Passage to read:
Depilling – week two-and-a-half
There is a very annoying side effect. It’s as though, whenever I move, my brain moves rather more slowly than everything else. Think stomach-in-lift experience. But permanently, prompted by anything more than the most gentle and regal turning of the head. A cross between slightly-pissed-while-very-tired and the up and down motion you get walking on dry land after a long boat trip in rough weather.
At first I thought hey, this isn’t so bad. Not nearly as bad as the drooling catatonia of starting to take SSRIs. It’ll pass, I thought. It’s nothing, I thought.
Well it hasn’t and it isn’t and I’m getting pretty pissed off with it. Even, on occasion, sick of it. As in nauseous.
Otherwise life seems… hmm. To have a bit of a sting to it. To be complex. Annoying. Exciting. Tiring. And zesty. None of which is necessarily bad, in small amounts.

Exercises:
A) In the depilling post, what does the writer say was worse than this side effect?
B) From the depilling post, copy the stretch that begins with the words "Depilling – week" and ends with "nothing, I thought.".

Listed entries:
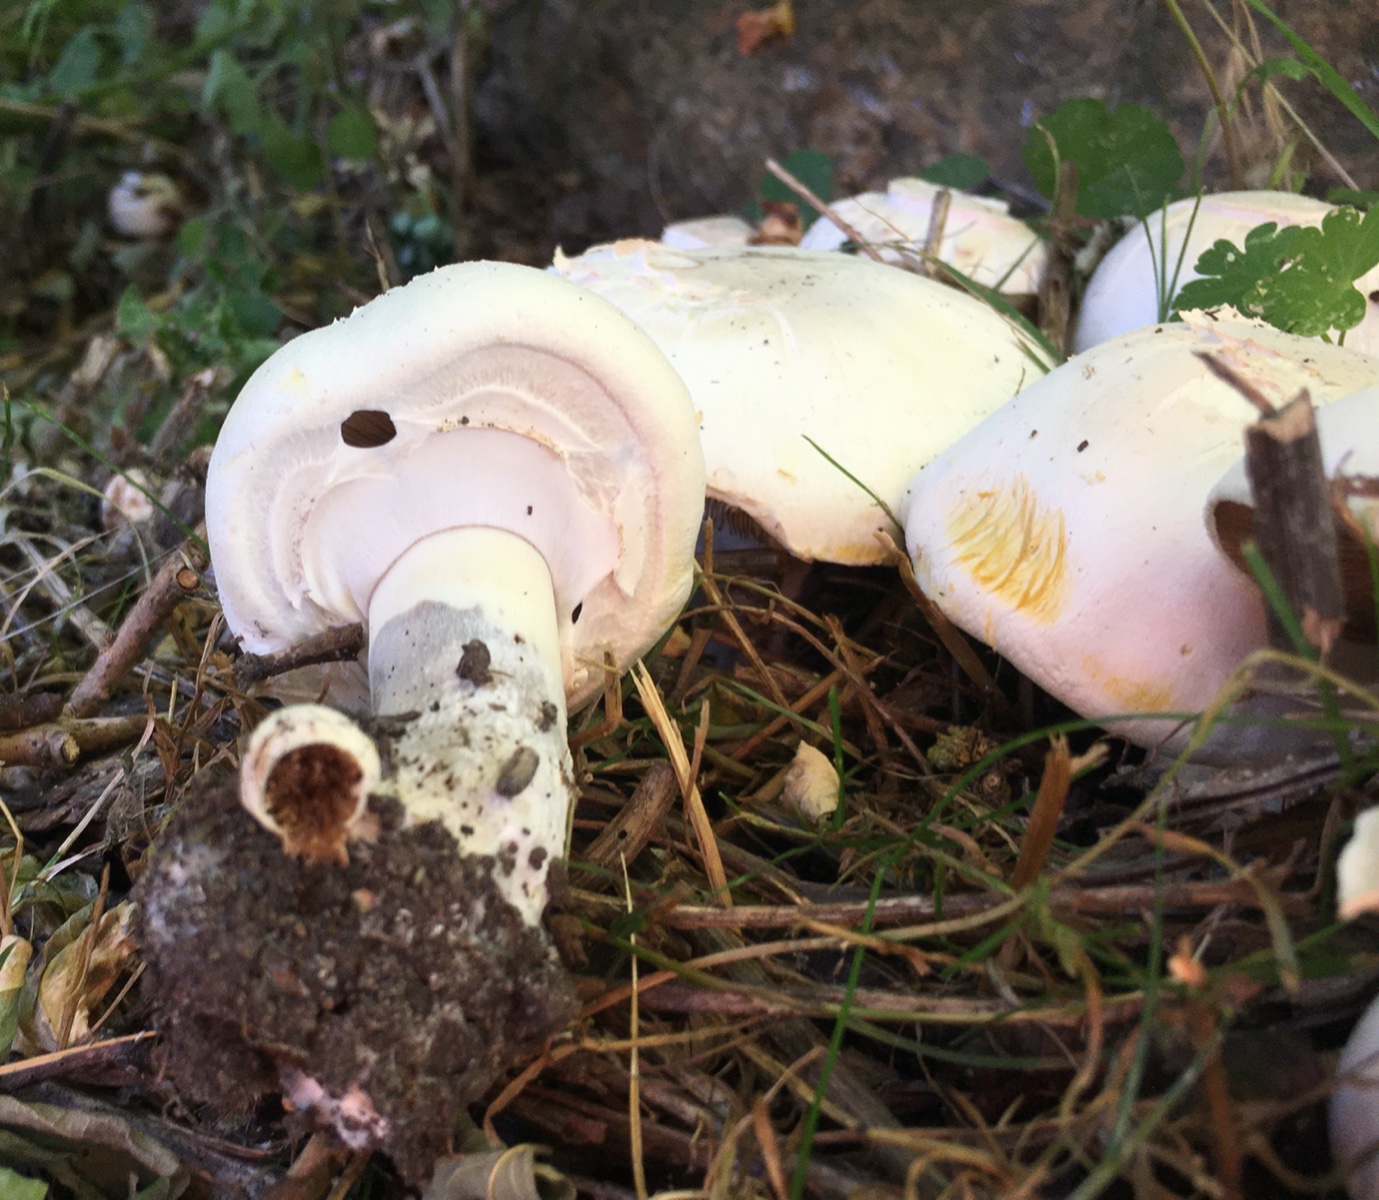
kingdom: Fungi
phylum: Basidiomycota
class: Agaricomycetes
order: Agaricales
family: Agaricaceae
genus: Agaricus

---

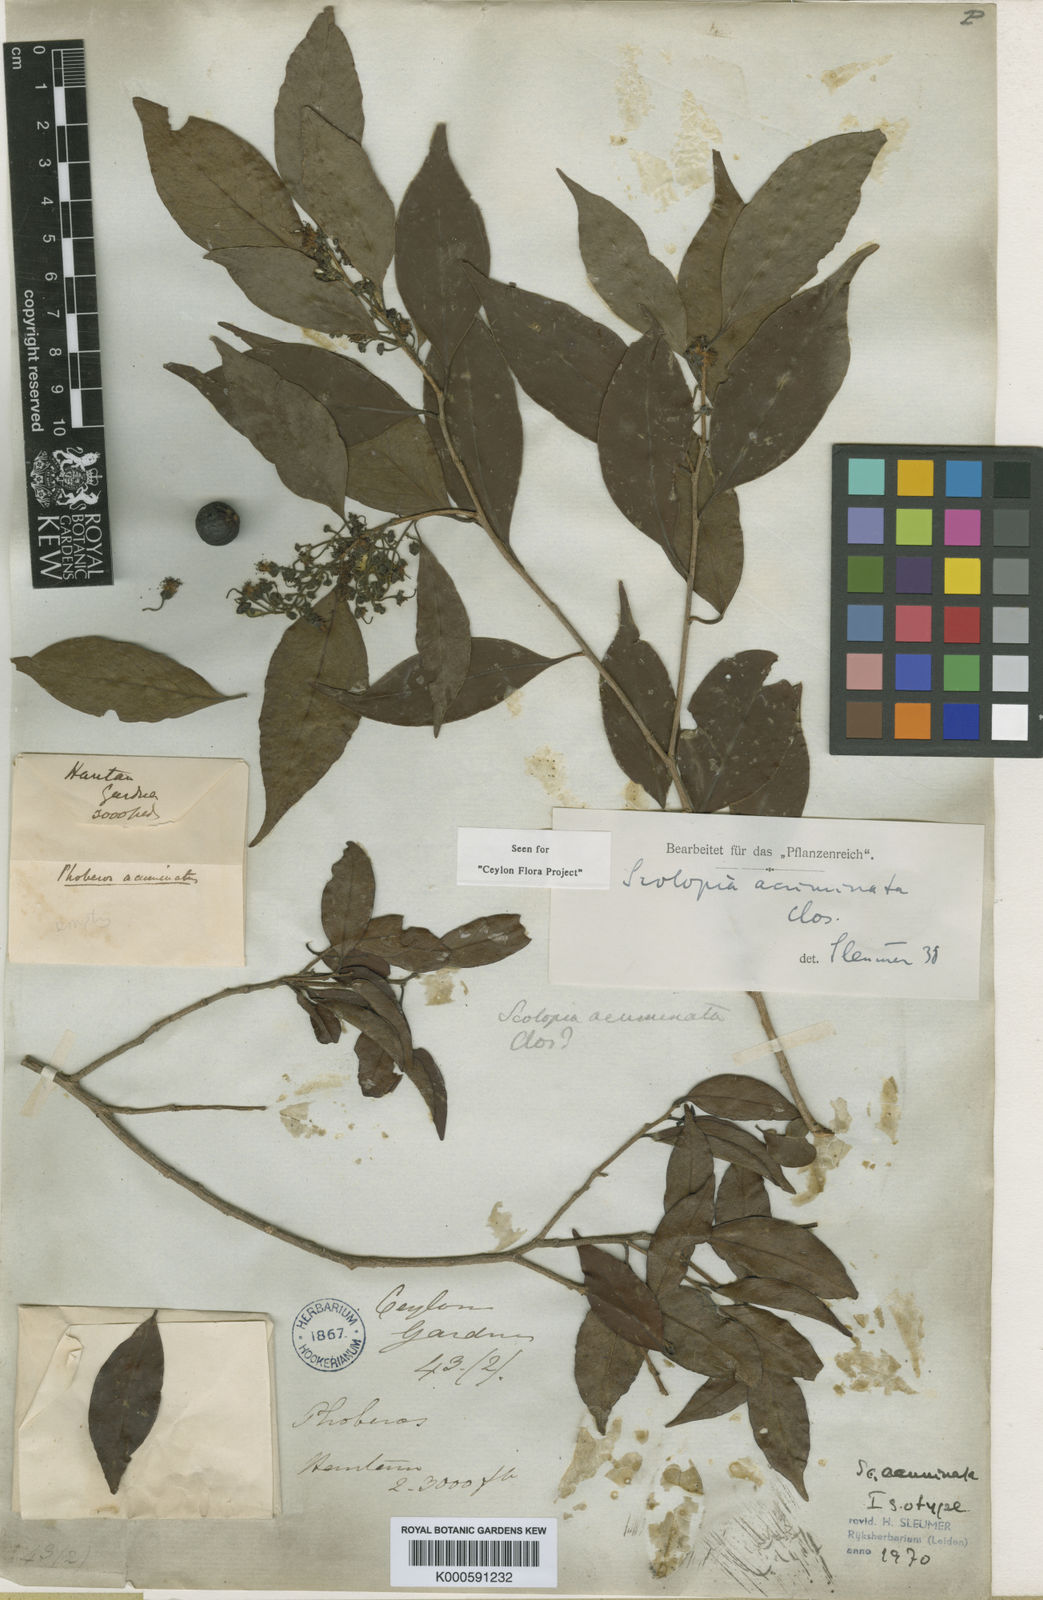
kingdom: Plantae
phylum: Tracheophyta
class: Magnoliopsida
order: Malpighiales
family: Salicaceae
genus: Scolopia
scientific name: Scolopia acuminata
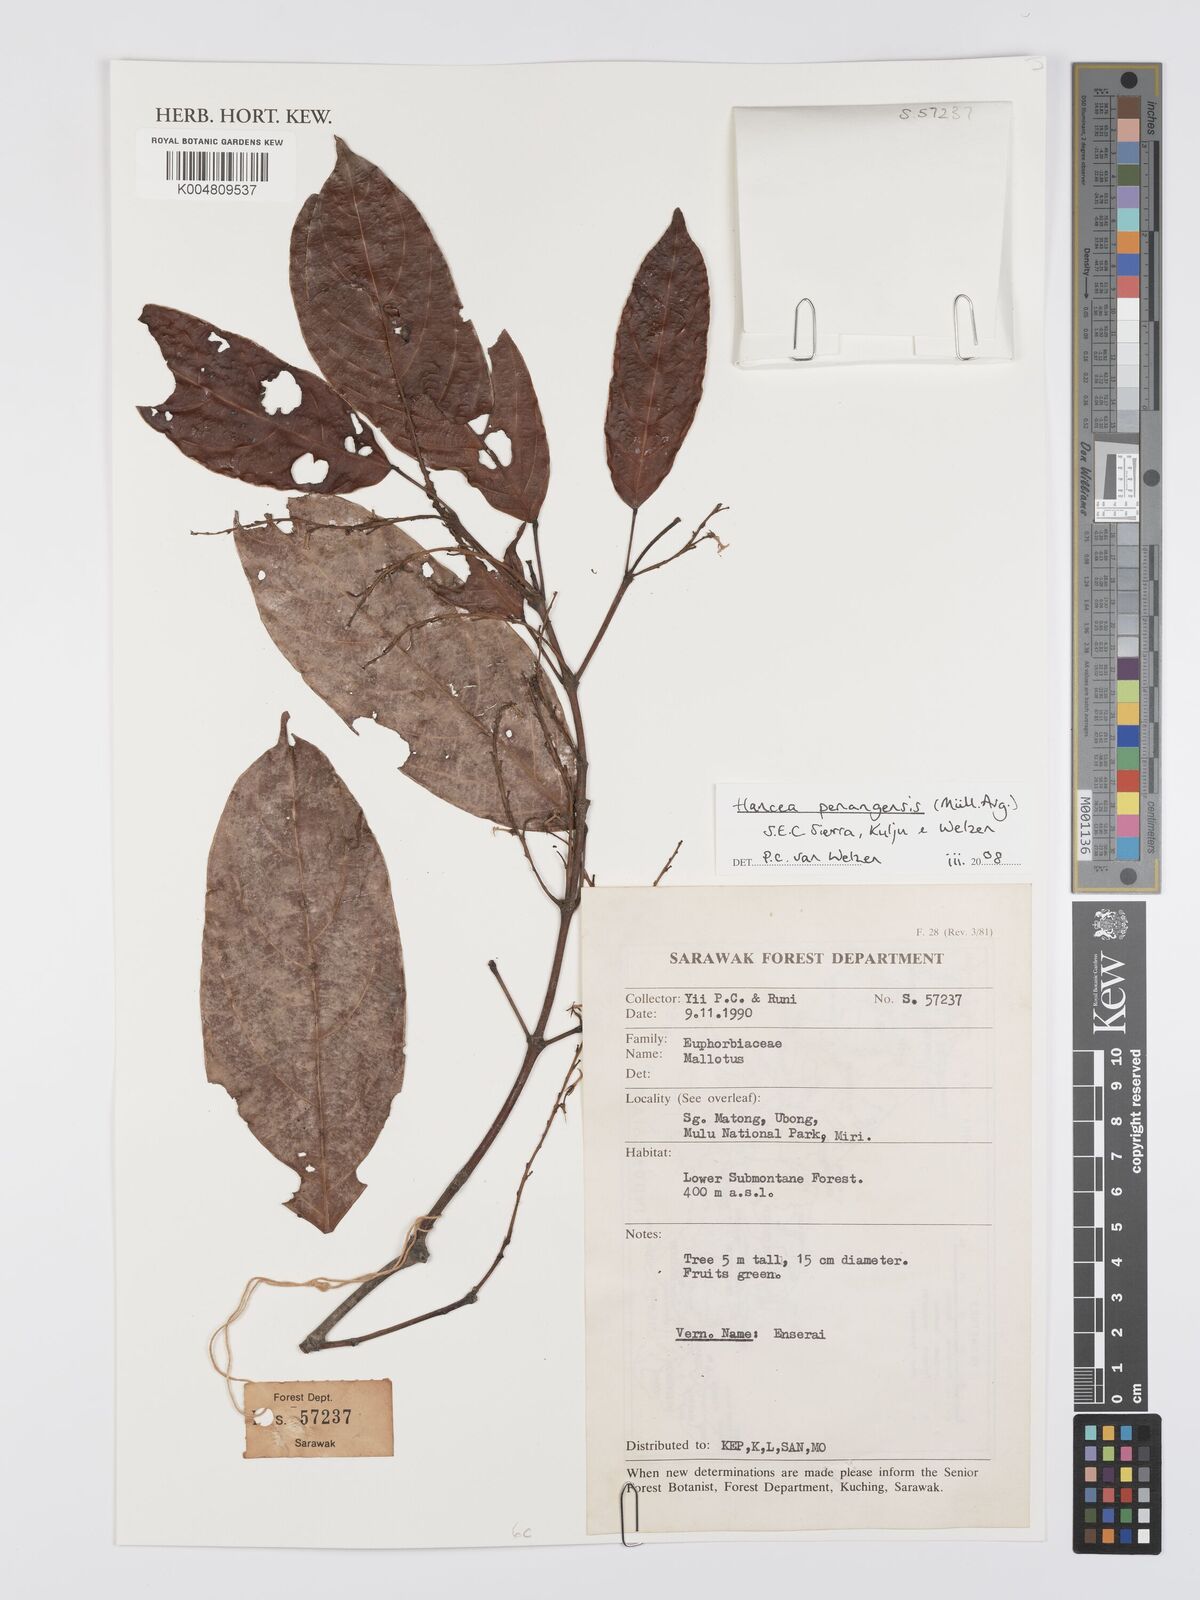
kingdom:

Outputs by task:
A) The drooling catatonia of starting to take SSRIs.

B)
Depilling – week two-and-a-half
There is a very annoying side effect. It’s as though, whenever I move, my brain moves rather more slowly than everything else. Think stomach-in-lift experience. But permanently, prompted by anything more than the most gentle and regal turning of the head. A cross between slightly-pissed-while-very-tired and the up and down motion you get walking on dry land after a long boat trip in rough weather.
At first I thought hey, this isn’t so bad. Not nearly as bad as the drooling catatonia of starting to take SSRIs. It’ll pass, I thought. It’s nothing, I thought.